LAS VEGAS — Utilities and customers both benefit when proactive hosting capacity planning is used to get ahead of the rising demand for distributed energy resources, said panelists at the RE+ conference, held last week at the Venetian Expo and Caesars Forum.
Looking ahead at the potential for distribution circuits to handle high penetrations of DERs not only prevents unfair allocation of upgrade costs but also enables utilities to prioritize upgrades where they are needed most.
Transparency is an essential part of proactive hosting capacity planning, said Erin Ankeney, director of interconnection at residential solar installer Freedom Forever.
“Utilities should be mandated to have their information public about hosting capacities and their availability on the grid. It shouldn’t take a customer and the contractor to get through the whole contract to find out that the system size that was submitted or proposed is not eligible to be installed in that area without a costly upgrade,” she said.
Utilities need to end today’s practice of reviewing one interconnection application at a time and expecting the customer that triggers the need for a distribution grid upgrade to pay the full costs, said Radina Valova, regulatory vice president at the Interstate Renewable Energy Council.
With proactive hosting capacity planning, the utility “would begin by estimating the hosting capacity of distribution circuits in advance of setting any particular project, then analyze the circuit’s ability to accommodate the anticipated DER growth and would determine where any potential infrastructure upgrades have to happen,” Valova said. “The utility would proactively undertake those upgrades and then apply optimal recovery.”
Ankeney said antiquated rules and procedures are “not keeping up with the growth of the DERs and the scale of complexity that we’re seeing in today’s market.” She said challenges ranged from administrative pain points, to engineering screens, to grid transparency.
The result is a slow and frustrating process, Ankeney said. “We’re seeing anywhere from 20 to 30 business days just to get [a residential system] approved to install, whereas on the commercial side, we’re talking hundreds of days or years.” After the project is built, “we have to also go through those same timelines to get jobs interconnected and fully operational with permission to operate,” she said.

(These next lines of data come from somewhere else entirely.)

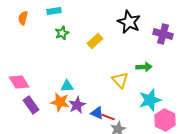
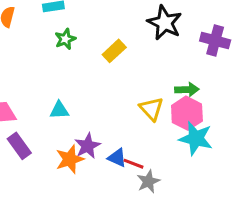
cyan triangle: (67, 86) -> (59, 110), moved
cyan star: (150, 100) -> (196, 138), turned 30
orange star: (60, 102) -> (70, 159), moved, turned -30
pink hexagon: (165, 120) -> (187, 113), moved

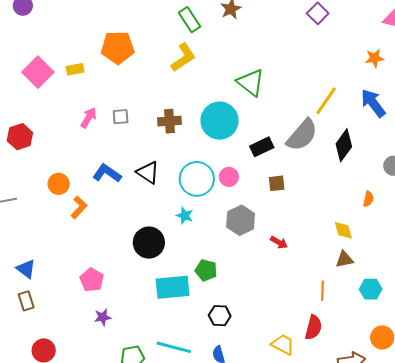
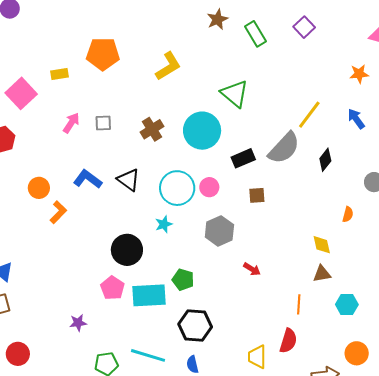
green rectangle: (189, 20) -> (256, 34), moved
pink square: (38, 72) -> (21, 93), moved
blue arrow: (373, 103) -> (356, 119), size x0.7
brown cross: (169, 121) -> (152, 129), turned -30
black diamond: (344, 145) -> (325, 160), size x0.7
cyan star: (185, 216) -> (164, 224), turned 30
red arrow: (279, 242) -> (252, 269), moved
pink pentagon: (92, 280) -> (112, 288), moved
black hexagon: (220, 316) -> (195, 326), size x1.5
yellow trapezoid: (283, 345) -> (257, 357), turned -120

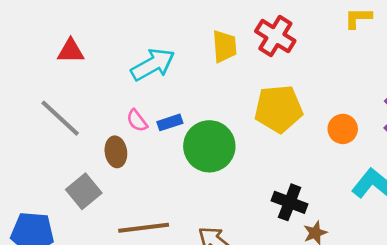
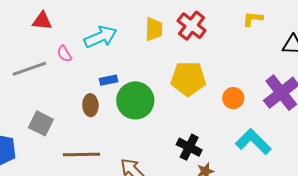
gray line: (60, 118) -> (29, 69), turned -68
pink semicircle: (137, 121) -> (64, 54), moved
brown ellipse: (116, 152) -> (90, 105), moved
gray square: (84, 191) -> (41, 123), turned -30

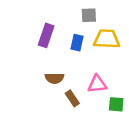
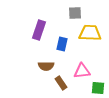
blue rectangle: (77, 43) -> (62, 44), moved

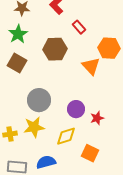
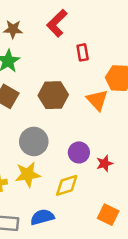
red rectangle: (79, 27) -> (83, 52), turned 32
brown hexagon: (55, 49) -> (53, 95), moved
orange square: (90, 153) -> (108, 215), moved

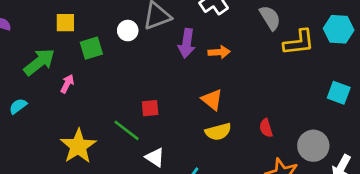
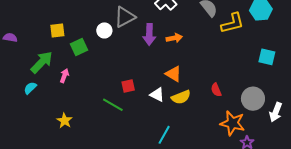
cyan semicircle: (18, 106) -> (30, 88), moved
yellow star: (78, 146) -> (64, 121), moved, size x0.6
white triangle: (155, 157) -> (157, 95), moved

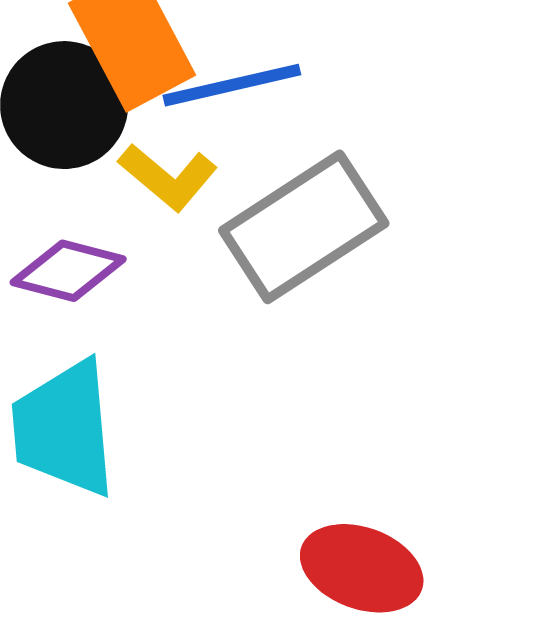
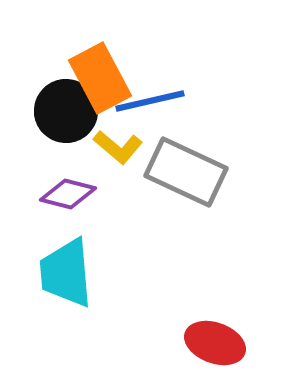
gray rectangle: (304, 227) -> (186, 172), turned 58

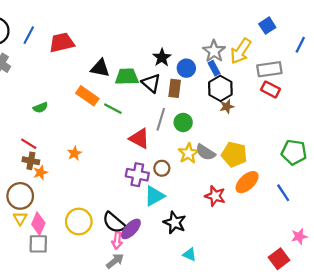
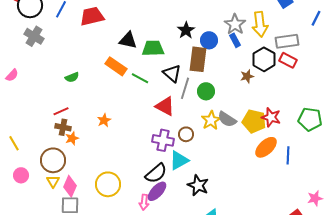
yellow arrow: (241, 51) -> (260, 24), turned -40
black triangle: (151, 83) -> (172, 73), moved
brown rectangle: (175, 88) -> (198, 59), size x1.4
black hexagon: (220, 88) -> (264, 59), moved
red line: (29, 144) -> (61, 111), turned -56
blue line: (283, 193) -> (288, 155), moved, turned 36
red star: (215, 196) -> (271, 117), moved
black semicircle: (114, 223) -> (156, 173), moved, turned -80

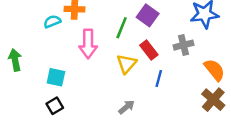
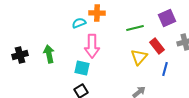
purple square: (148, 15) -> (167, 18), moved, turned 30
green line: (122, 28) -> (135, 28), turned 54
pink arrow: (88, 44) -> (92, 46), moved

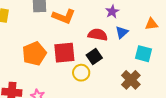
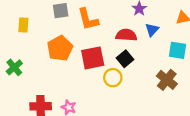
orange L-shape: (64, 16) -> (88, 19), turned 60
orange pentagon: (34, 54) -> (60, 48), moved

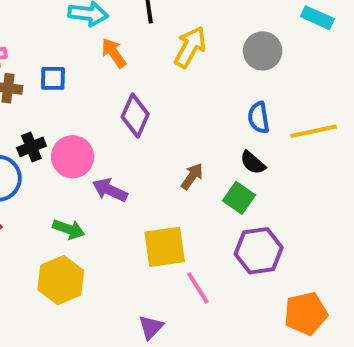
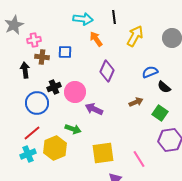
blue semicircle: (259, 118) -> (150, 72), moved, turned 77
black semicircle: (253, 163) -> (164, 87), moved
brown arrow: (192, 176) -> (136, 102), turned 32
yellow square: (165, 247) -> (103, 153), moved
yellow hexagon: (61, 280) -> (55, 148), moved

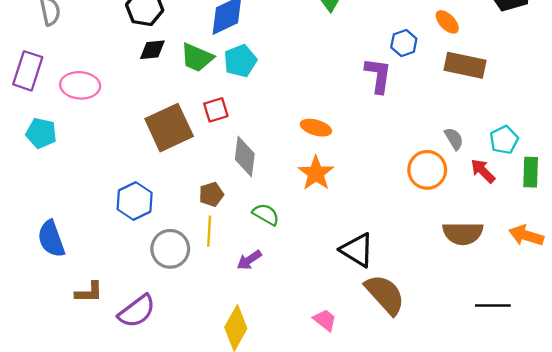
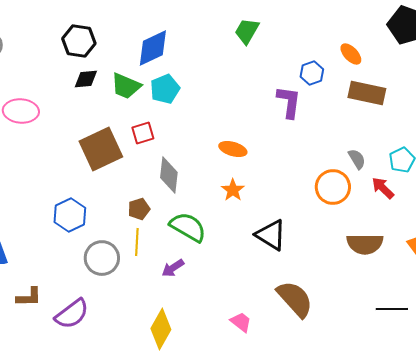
orange star: (316, 173) -> (233, 190), size x0.7
green semicircle: (266, 214) -> (188, 227), size x1.5
black triangle: (357, 250) -> (271, 235), moved

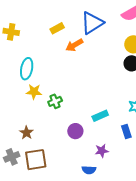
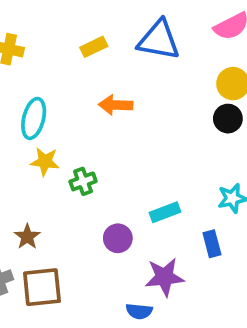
blue triangle: (92, 23) -> (159, 40), turned 40
orange arrow: (74, 45) -> (116, 105), moved, turned 30
purple star: (102, 151) -> (164, 277), size x1.5

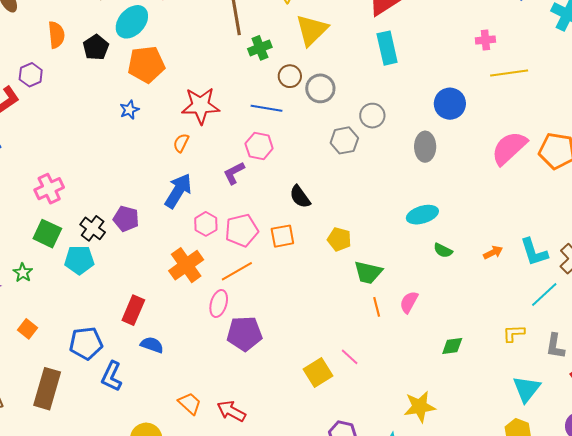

Utilities’ application systems are also antiquated, and delays can stem from something as petty as mis-entering a customer’s address, a problem easily eliminated by the kind of simple address validation used on every ecommerce site.
Interconnecting the DER Dots
Some states — but not enough — are already beginning to explore proactive hosting capacity planning, said Samantha Weaver, director of interconnection and grid integration policy at the Coalition for Community Solar Access. While 21 have an active proceeding on distribution system planning requirements, “only a handful of those states are looking at distribution system planning in the proactive hosting capacity planning concept. This is not a widely practiced concept yet.”
Weaver said New Jersey, Maryland and Massachusetts are engaged in the preliminary discussions. “What they all have in common is that they are all seeking to develop a framework for utilities to recover investments in distribution infrastructure in advance of projects seeking to interconnect.
“For example, both Maryland and New Jersey have proposals in the early stages that would require utilities to forecast congested areas on the distribution system and propose system upgrades accordingly. Then you get into questions around how much those upgrades cost and who pays for them. The way that Maryland and New Jersey are looking at this is they’re proposing a $1/kW hosting capacity upgrade fee. Each interconnecting customer who comes along will have to pay to interconnect under this framework.”
Weaver said both states’ proposals fail to solve one key problem related to cost allocation: “Eventually these upgrades reach a point where they become too expensive for a single project or even a group of projects to support. So even if these high costs to upgrade a substation are shared among all future interconnecting customers, they’re still too high, and nobody’s going to build a project there.”
Studies in Maryland have shown realistic hosting capacity fees would be $500 to $1,000/kW, Weaver said. “Those are project-killing costs.”
DERs with Ph.D.s: An Explainer
The grid is an ecosystem, not a science experiment: It’s impossible to hold everything constant while changing only one variable.
This means that utilities cannot assume everything else stays constant on a distribution circuit as one variable — the number of buildings with rooftop solar, for example — changes. The evolving nature of DERs means that there are many changes happening simultaneously: rooftop solar adding to the grid in the day; batteries sopping up the excess and storing it for when it’s needed; and electric vehicles plugging in and not only charging during the night, but possibly feeding into the house during peak demand.
The intersection of big data and small energy has resulted in sophistication well beyond reacting to simple demand response requests. A home battery management system, for example, may layer customer-defined parameters (always having at least 30% charge at the end of an evening) with forecast inputs (tomorrow will be sunny), predicted demands (weekend road trips mean the EV will drink a lot of electrons Saturday night) and scenario planning (hot dry summer means more likelihood of a planned blackout to lower fire risk).
Add to that the increasing sophistication of the many players in a home’s DERs, such as a bidirectional charger that can tap into an EV’s many Powerwalls worth of energy storage, or a hybrid hot water tank that can act as a thermal battery, and capacity planning isn’t simply additive. Modeling capacity today needs to account for the potential of some DERs to help smooth out or even negate the rising demand coming from electrifying homes and transportation.